-- EXERCISE DETAILS --
Copy everything from the line containing "Rendered at 1654 by 1241 pixels." down to the end of the entries, substituting "bbox" for "bounding box" and leaving the rest unchanged.

** start LISTED ENTRIES **

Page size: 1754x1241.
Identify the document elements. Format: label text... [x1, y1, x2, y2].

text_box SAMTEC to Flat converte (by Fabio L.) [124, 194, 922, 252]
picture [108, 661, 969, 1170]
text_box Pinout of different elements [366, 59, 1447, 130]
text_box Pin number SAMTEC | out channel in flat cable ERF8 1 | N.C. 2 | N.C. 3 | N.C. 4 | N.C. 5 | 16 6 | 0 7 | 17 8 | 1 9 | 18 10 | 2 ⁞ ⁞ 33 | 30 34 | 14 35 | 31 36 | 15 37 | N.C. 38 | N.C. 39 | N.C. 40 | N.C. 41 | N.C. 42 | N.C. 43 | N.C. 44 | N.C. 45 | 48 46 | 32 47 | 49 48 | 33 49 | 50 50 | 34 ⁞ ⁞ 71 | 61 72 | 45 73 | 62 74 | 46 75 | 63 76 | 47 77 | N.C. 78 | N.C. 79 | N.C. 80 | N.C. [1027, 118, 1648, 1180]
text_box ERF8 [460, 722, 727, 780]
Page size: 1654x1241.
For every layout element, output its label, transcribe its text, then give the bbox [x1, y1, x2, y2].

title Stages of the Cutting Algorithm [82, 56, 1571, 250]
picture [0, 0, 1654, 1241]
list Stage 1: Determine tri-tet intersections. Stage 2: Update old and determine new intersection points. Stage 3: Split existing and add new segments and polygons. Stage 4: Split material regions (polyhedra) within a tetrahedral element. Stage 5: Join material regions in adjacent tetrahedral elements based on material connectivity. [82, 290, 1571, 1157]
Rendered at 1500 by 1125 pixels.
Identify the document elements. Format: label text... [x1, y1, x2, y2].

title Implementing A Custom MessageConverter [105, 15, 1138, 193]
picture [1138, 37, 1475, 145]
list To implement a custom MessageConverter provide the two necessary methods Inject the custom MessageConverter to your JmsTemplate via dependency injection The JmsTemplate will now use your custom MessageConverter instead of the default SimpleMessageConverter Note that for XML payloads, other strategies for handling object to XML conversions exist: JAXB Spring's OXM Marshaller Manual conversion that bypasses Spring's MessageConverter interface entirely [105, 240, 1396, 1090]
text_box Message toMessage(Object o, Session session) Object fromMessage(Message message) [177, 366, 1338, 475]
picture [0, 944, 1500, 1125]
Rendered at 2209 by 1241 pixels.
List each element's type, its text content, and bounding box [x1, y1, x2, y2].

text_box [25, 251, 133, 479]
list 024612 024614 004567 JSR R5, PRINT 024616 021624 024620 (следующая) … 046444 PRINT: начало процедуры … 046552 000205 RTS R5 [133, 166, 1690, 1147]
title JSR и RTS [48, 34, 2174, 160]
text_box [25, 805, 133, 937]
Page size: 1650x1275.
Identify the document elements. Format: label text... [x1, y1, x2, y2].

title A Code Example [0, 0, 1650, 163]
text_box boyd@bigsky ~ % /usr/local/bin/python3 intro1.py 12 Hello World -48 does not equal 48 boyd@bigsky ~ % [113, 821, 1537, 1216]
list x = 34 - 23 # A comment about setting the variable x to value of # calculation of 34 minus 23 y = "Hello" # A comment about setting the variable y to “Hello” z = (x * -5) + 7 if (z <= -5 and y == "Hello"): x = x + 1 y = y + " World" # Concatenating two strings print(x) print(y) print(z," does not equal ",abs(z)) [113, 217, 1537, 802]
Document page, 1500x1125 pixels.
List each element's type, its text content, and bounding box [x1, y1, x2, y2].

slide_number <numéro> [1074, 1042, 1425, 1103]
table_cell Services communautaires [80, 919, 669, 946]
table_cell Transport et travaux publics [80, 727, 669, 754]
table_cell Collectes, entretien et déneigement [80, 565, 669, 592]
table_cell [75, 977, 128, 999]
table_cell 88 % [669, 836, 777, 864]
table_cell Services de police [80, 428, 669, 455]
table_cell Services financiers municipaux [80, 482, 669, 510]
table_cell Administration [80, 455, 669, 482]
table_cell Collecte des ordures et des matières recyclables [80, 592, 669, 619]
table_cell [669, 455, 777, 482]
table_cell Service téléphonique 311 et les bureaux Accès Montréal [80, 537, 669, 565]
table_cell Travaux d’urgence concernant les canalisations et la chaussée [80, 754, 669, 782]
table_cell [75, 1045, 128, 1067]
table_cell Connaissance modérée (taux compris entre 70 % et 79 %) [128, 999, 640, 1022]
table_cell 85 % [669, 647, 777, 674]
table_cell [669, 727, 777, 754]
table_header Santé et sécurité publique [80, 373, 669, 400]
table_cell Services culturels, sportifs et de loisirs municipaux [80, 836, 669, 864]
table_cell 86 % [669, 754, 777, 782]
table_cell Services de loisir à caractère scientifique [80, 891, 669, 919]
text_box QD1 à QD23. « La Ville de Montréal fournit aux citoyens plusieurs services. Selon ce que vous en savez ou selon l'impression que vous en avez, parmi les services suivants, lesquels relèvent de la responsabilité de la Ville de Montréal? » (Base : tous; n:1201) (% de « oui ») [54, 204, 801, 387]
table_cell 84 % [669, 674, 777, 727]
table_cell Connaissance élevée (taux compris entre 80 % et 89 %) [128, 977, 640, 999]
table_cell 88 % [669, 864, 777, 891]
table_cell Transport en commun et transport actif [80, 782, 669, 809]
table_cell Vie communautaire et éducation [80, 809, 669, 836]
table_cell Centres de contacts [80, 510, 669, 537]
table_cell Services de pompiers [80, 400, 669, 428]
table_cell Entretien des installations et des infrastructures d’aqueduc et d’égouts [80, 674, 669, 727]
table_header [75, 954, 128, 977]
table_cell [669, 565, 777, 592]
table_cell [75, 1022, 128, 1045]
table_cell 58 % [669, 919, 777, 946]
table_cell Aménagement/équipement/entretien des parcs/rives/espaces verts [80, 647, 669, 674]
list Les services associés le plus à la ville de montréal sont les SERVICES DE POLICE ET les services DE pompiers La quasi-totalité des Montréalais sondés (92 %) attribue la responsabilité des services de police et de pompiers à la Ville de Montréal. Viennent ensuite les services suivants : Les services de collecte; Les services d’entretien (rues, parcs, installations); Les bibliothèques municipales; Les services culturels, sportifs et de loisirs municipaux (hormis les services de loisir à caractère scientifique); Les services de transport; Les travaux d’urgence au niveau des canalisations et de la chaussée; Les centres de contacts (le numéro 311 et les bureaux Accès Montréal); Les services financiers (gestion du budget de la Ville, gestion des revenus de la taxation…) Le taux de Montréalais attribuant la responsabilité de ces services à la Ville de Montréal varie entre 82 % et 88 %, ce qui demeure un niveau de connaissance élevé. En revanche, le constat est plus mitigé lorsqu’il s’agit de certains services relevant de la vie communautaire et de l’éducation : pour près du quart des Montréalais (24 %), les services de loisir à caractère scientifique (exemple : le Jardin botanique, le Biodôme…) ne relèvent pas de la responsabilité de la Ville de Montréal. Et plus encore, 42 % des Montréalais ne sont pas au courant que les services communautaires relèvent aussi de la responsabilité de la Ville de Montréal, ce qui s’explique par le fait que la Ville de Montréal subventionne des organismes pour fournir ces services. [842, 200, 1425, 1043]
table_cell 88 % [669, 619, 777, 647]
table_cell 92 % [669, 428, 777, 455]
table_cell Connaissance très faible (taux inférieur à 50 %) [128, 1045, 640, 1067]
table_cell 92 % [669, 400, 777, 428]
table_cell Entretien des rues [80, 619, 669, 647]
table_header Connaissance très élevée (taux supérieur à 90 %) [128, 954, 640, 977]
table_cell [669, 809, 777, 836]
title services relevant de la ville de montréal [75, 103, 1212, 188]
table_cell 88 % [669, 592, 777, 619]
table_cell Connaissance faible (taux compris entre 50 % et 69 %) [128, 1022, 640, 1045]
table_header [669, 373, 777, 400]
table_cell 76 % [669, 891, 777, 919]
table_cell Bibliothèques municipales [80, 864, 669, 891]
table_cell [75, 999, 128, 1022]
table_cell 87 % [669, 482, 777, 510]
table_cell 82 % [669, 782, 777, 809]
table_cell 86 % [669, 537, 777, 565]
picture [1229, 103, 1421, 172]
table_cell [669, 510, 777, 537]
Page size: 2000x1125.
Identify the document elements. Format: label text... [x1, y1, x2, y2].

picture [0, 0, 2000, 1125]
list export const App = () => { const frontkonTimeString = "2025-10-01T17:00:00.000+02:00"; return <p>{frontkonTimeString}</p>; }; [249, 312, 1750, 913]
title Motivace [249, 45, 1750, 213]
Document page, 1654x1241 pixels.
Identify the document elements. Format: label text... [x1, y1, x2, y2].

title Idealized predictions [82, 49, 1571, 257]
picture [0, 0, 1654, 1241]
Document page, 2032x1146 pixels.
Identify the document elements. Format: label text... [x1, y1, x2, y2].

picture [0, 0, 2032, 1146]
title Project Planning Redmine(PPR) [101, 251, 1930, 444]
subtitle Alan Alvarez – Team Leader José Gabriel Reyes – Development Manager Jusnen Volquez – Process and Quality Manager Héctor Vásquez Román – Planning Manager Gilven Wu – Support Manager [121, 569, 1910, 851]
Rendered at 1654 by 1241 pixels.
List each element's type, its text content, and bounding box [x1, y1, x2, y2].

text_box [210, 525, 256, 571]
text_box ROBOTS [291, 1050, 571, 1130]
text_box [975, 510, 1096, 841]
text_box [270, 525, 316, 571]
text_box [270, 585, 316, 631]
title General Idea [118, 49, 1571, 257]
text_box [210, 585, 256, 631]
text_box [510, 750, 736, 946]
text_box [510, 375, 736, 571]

** end LISTED ENTRIES **

-- CORRECT RESPONSE --
Rendered at 1654 by 1241 pixels.
List each element's type, its text content, and bbox [x1, y1, x2, y2].

text_box [210, 525, 256, 571]
text_box ROBOTS [291, 1050, 571, 1130]
text_box [975, 510, 1096, 841]
text_box [270, 525, 316, 571]
text_box [270, 585, 316, 631]
title General Idea [118, 49, 1571, 257]
text_box [210, 585, 256, 631]
text_box [510, 750, 736, 946]
text_box [510, 375, 736, 571]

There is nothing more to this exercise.